__Task to carry out__. Find the line that contains "cho đúng quy định? Bài viết này sẽ g". Restate it and each following line exactly, through the end of the records.

Collection entries
────────────────────
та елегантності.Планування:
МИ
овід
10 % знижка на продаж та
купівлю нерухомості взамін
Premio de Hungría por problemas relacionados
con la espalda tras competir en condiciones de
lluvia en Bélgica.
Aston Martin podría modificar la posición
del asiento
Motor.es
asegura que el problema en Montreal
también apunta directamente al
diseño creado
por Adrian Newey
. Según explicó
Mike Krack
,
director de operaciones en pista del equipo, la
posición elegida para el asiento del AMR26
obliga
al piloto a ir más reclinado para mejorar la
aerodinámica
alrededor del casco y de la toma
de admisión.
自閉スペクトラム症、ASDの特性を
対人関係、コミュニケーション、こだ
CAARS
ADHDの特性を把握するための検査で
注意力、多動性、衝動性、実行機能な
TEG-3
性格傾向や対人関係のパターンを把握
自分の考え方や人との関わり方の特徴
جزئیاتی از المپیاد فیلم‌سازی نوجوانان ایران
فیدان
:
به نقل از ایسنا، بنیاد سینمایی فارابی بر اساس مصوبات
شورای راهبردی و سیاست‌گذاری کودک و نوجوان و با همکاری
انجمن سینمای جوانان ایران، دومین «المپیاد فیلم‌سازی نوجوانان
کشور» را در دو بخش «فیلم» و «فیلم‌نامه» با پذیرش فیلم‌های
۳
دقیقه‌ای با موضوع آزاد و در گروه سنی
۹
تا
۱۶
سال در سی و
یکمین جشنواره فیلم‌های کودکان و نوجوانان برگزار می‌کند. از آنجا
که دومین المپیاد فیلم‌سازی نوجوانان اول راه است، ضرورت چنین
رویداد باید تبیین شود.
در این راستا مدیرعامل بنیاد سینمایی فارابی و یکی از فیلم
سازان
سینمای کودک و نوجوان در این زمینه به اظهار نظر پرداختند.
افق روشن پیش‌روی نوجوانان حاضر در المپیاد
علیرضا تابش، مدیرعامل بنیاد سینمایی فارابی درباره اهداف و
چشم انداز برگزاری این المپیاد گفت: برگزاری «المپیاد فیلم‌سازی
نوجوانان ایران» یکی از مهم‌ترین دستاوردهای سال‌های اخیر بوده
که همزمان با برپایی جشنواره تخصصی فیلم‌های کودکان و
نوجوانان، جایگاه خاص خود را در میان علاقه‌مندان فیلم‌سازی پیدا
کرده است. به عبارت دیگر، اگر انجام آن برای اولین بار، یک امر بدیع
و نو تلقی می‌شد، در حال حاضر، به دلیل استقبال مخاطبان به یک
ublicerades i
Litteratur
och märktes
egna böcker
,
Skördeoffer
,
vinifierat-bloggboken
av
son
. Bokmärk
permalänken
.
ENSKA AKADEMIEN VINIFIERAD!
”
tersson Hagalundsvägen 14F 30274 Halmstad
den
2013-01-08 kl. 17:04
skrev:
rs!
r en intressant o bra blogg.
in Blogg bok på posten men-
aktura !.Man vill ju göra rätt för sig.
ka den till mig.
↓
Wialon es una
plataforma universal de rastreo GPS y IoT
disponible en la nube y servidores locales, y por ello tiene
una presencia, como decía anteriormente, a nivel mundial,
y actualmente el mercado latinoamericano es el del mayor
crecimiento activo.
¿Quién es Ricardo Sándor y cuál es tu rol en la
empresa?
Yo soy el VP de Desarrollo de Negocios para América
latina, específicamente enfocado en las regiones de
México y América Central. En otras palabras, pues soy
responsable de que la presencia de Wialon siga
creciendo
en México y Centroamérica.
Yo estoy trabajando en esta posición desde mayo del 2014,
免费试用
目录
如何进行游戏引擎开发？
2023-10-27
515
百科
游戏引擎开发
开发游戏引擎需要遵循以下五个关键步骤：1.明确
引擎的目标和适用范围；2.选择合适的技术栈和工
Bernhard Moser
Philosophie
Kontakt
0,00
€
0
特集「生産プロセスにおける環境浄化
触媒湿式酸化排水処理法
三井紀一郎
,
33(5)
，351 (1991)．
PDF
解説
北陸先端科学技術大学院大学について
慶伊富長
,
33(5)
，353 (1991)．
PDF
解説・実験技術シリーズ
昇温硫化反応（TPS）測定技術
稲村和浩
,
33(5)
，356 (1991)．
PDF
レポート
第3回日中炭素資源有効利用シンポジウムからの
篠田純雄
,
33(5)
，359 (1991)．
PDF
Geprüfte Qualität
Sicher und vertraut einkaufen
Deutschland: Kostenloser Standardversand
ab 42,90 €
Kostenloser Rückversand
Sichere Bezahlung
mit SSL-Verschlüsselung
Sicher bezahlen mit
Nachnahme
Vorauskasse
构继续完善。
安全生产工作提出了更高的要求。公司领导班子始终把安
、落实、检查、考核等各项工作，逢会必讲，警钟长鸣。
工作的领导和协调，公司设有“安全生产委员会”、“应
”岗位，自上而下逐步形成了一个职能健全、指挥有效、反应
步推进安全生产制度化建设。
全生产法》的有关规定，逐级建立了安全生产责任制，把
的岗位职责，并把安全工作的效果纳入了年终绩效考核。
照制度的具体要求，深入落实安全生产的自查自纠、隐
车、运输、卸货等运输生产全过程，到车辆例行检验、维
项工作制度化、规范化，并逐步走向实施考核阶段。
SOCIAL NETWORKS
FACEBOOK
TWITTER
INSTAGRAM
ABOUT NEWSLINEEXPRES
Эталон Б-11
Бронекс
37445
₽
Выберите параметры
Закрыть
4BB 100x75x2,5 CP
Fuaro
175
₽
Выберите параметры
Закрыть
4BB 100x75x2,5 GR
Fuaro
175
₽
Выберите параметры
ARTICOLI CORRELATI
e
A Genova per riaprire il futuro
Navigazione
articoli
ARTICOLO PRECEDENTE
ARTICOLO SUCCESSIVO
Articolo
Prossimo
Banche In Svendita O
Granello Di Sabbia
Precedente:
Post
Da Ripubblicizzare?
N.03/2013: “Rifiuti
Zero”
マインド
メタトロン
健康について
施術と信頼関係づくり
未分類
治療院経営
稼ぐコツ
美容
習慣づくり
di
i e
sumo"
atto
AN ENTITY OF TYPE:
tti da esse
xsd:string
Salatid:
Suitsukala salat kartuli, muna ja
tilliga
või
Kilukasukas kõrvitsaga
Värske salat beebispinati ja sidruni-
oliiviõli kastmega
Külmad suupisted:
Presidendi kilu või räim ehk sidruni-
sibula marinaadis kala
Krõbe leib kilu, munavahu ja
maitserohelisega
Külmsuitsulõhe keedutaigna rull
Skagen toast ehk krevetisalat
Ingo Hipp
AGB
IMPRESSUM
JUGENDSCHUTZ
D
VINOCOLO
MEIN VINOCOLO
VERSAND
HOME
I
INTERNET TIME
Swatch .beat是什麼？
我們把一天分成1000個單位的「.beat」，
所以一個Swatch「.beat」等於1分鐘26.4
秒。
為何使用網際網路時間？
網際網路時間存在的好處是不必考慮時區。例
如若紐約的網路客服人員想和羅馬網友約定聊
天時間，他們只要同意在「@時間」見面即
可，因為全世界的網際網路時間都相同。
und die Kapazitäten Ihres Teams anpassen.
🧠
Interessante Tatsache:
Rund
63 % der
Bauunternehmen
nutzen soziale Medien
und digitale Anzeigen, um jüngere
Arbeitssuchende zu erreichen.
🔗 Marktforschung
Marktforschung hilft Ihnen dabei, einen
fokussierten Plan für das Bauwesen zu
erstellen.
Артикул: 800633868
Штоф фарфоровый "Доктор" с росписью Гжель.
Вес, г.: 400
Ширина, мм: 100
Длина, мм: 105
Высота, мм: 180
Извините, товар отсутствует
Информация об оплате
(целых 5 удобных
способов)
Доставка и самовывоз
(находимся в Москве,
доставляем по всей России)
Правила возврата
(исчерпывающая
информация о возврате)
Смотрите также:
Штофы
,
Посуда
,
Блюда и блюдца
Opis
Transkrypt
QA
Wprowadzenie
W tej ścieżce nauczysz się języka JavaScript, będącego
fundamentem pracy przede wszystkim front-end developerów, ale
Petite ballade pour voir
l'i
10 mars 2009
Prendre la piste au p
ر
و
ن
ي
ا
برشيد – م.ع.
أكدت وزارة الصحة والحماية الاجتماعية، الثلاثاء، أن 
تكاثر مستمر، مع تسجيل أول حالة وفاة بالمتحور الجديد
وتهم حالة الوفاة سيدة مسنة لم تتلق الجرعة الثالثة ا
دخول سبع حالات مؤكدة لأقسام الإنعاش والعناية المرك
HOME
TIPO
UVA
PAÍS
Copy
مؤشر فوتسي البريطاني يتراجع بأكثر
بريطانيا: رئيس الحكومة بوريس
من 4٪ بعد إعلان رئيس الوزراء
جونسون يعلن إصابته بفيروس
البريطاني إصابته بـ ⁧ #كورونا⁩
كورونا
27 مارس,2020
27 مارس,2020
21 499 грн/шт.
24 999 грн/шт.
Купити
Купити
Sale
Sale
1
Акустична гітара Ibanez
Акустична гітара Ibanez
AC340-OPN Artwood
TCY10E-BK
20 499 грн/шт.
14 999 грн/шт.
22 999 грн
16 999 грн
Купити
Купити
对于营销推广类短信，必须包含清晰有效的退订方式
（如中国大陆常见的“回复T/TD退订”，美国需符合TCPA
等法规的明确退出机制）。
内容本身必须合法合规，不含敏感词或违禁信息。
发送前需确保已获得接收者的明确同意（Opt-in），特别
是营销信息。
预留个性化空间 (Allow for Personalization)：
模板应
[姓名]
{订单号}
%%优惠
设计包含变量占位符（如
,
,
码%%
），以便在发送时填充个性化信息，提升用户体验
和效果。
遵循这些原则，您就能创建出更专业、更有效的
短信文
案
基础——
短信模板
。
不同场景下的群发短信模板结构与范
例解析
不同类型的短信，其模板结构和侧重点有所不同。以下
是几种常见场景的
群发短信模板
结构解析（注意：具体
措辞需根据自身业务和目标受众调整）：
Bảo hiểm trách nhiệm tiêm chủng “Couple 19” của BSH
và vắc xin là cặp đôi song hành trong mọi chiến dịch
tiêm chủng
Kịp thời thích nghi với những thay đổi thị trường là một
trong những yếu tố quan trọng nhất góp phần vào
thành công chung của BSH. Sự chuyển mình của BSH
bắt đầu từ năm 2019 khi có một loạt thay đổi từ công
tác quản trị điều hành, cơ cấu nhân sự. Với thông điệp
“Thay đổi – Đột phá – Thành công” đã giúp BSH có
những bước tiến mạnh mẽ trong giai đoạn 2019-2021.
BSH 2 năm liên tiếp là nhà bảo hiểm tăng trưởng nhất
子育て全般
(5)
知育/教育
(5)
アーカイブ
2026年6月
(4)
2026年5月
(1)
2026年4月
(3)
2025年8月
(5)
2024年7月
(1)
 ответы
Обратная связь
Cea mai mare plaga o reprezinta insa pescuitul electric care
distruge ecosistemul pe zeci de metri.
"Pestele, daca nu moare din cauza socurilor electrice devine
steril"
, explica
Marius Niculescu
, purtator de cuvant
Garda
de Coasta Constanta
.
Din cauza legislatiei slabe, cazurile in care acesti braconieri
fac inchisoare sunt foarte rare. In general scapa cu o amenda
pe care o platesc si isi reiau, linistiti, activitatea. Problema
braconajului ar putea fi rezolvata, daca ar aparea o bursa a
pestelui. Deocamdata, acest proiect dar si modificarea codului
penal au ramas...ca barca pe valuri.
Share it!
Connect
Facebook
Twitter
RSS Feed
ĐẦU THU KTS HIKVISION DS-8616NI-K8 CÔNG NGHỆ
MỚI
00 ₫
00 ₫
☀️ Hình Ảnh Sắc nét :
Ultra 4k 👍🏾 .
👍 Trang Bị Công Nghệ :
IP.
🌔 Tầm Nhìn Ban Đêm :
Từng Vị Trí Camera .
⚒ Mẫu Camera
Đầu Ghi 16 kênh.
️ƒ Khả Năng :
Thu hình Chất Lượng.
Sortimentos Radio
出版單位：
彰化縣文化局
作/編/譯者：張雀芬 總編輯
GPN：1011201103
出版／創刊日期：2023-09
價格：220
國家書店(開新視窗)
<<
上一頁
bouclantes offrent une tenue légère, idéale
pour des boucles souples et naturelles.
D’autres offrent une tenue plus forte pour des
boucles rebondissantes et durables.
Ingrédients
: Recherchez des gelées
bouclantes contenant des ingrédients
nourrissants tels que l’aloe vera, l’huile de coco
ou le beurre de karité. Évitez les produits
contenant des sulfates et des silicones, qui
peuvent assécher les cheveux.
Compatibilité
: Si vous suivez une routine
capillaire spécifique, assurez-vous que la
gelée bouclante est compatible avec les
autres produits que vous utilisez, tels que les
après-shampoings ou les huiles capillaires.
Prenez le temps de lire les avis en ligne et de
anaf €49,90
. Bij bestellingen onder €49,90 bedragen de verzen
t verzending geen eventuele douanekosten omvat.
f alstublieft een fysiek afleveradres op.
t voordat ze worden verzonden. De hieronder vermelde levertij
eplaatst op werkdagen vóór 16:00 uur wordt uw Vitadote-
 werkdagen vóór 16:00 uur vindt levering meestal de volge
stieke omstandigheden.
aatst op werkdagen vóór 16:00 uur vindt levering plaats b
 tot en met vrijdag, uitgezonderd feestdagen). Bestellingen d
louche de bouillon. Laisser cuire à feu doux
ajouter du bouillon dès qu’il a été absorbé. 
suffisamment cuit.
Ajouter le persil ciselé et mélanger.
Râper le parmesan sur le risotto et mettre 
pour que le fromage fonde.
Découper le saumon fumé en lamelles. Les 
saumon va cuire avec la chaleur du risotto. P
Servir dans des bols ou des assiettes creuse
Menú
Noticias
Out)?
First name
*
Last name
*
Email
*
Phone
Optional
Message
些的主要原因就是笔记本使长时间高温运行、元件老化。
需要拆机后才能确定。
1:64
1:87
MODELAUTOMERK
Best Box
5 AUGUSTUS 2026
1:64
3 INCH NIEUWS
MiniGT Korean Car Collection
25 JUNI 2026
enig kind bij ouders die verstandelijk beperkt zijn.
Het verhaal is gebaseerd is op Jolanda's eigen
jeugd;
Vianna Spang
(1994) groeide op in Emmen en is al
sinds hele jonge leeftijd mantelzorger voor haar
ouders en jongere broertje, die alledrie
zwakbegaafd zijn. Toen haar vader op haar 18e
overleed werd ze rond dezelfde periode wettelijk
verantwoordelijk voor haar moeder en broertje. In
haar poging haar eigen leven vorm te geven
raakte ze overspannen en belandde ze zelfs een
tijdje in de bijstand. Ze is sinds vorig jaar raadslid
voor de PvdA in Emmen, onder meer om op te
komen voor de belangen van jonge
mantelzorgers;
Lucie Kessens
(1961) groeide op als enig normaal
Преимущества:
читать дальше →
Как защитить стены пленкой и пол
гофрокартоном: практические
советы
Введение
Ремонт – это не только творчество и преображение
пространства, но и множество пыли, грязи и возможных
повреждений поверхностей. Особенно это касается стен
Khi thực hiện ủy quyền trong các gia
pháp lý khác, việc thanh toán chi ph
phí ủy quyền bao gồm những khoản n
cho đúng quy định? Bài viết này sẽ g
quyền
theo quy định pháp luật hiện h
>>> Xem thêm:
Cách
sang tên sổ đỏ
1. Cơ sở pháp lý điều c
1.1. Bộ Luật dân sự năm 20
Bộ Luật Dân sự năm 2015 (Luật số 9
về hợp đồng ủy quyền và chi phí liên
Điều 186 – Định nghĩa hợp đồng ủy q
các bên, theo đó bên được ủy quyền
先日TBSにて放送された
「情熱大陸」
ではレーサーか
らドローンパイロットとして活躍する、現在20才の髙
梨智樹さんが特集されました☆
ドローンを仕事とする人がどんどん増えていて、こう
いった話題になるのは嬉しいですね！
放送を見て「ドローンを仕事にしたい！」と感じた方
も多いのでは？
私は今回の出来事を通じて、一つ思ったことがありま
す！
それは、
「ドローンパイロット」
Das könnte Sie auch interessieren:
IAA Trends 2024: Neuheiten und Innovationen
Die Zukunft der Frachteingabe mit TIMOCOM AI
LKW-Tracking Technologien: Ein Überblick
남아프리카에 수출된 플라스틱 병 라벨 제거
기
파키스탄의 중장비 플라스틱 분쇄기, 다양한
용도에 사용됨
────────────────────
__Answer to this problem__.
cho đúng quy định? Bài viết này sẽ g
quyền
theo quy định pháp luật hiện h
>>> Xem thêm:
Cách
sang tên sổ đỏ
1. Cơ sở pháp lý điều c
1.1. Bộ Luật dân sự năm 20
Bộ Luật Dân sự năm 2015 (Luật số 9
về hợp đồng ủy quyền và chi phí liên
Điều 186 – Định nghĩa hợp đồng ủy q
các bên, theo đó bên được ủy quyền
先日TBSにて放送された
「情熱大陸」
ではレーサーか
らドローンパイロットとして活躍する、現在20才の髙
梨智樹さんが特集されました☆
ドローンを仕事とする人がどんどん増えていて、こう
いった話題になるのは嬉しいですね！
放送を見て「ドローンを仕事にしたい！」と感じた方
も多いのでは？
私は今回の出来事を通じて、一つ思ったことがありま
す！
それは、
「ドローンパイロット」
Das könnte Sie auch interessieren:
IAA Trends 2024: Neuheiten und Innovationen
Die Zukunft der Frachteingabe mit TIMOCOM AI
LKW-Tracking Technologien: Ein Überblick
남아프리카에 수출된 플라스틱 병 라벨 제거
기
파키스탄의 중장비 플라스틱 분쇄기, 다양한
용도에 사용됨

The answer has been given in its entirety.